» EXERCISE PROMPT: When a line of the material has the word "GERB" in it, copy that line.
---------- THE INPUT ----------
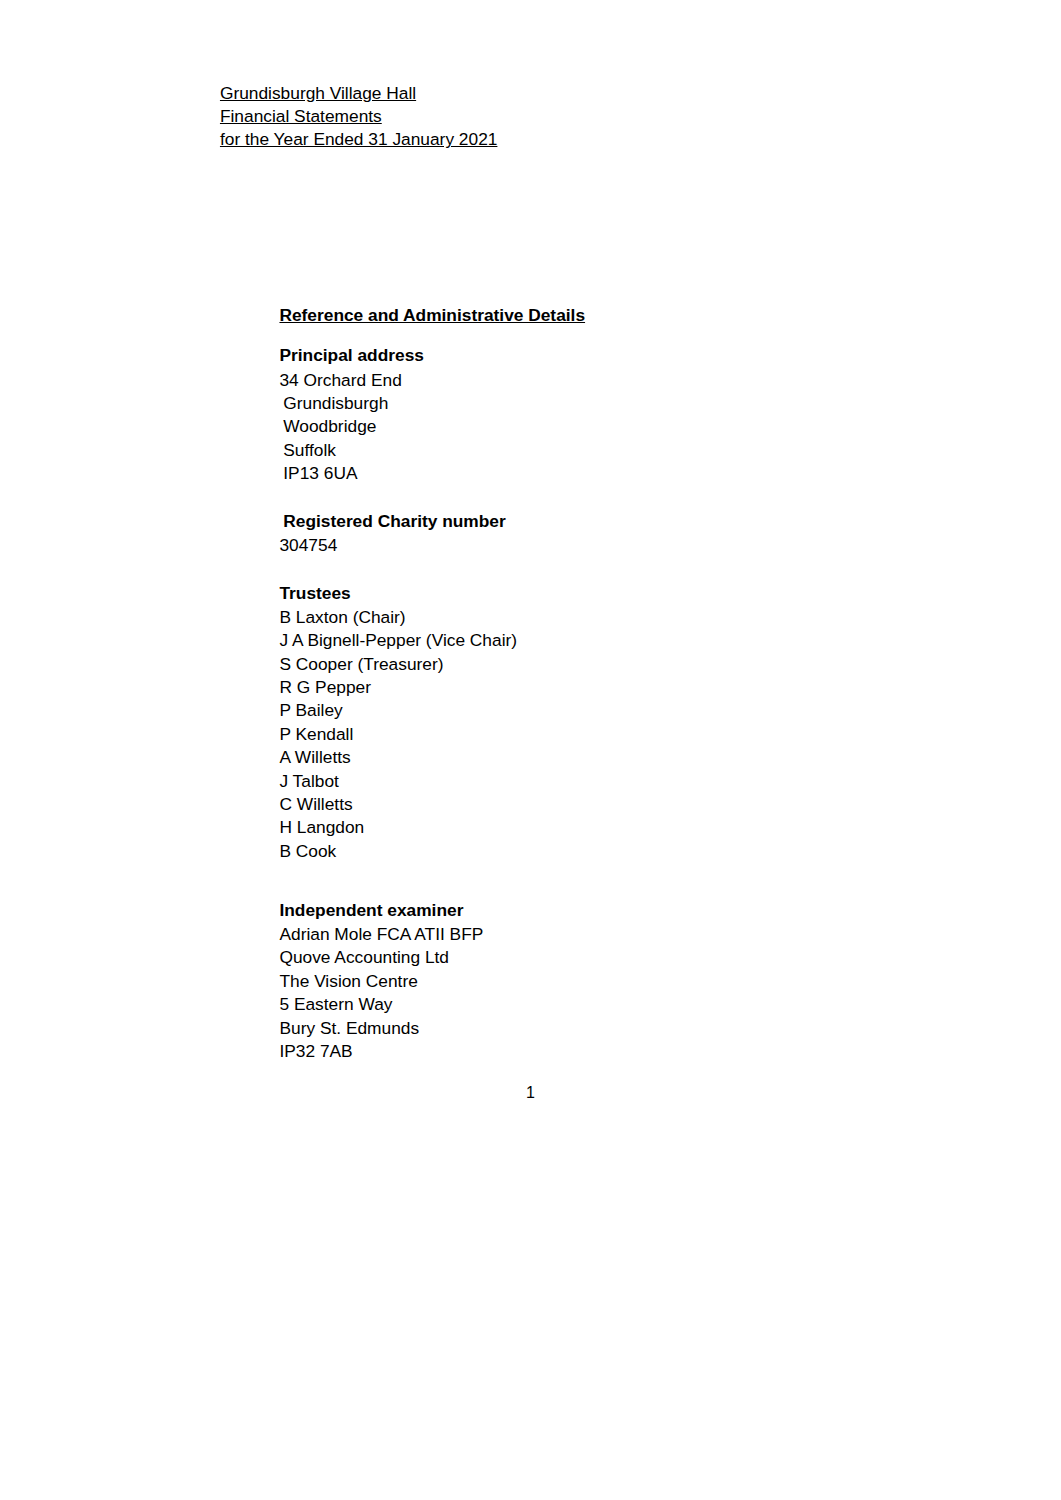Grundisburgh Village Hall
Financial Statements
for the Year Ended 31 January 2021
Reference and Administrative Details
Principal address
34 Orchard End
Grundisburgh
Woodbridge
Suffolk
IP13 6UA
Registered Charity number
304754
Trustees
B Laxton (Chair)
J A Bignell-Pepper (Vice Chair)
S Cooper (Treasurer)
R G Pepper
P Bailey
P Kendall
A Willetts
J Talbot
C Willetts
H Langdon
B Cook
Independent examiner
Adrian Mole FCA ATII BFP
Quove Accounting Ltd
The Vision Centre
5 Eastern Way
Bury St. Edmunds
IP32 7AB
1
----------
---------- THE INPUT ----------
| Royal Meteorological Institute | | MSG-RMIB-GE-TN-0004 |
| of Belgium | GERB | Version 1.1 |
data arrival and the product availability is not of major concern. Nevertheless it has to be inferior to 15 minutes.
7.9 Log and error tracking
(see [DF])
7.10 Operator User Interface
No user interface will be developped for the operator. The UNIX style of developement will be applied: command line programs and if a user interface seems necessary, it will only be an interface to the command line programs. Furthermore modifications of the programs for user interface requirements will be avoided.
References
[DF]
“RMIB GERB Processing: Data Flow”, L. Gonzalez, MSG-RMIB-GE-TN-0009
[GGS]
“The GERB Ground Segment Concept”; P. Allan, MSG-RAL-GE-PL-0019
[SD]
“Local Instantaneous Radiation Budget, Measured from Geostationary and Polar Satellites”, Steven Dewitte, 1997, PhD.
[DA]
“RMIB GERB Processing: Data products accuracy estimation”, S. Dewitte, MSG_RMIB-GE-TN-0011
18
----------
» EXERCISE OUTPUT:
| of Belgium | GERB | Version 1.1 |
“RMIB GERB Processing: Data Flow”, L. Gonzalez, MSG-RMIB-GE-TN-0009
“The GERB Ground Segment Concept”; P. Allan, MSG-RAL-GE-PL-0019
“RMIB GERB Processing: Data products accuracy estimation”, S. Dewitte, MSG_RMIB-GE-TN-0011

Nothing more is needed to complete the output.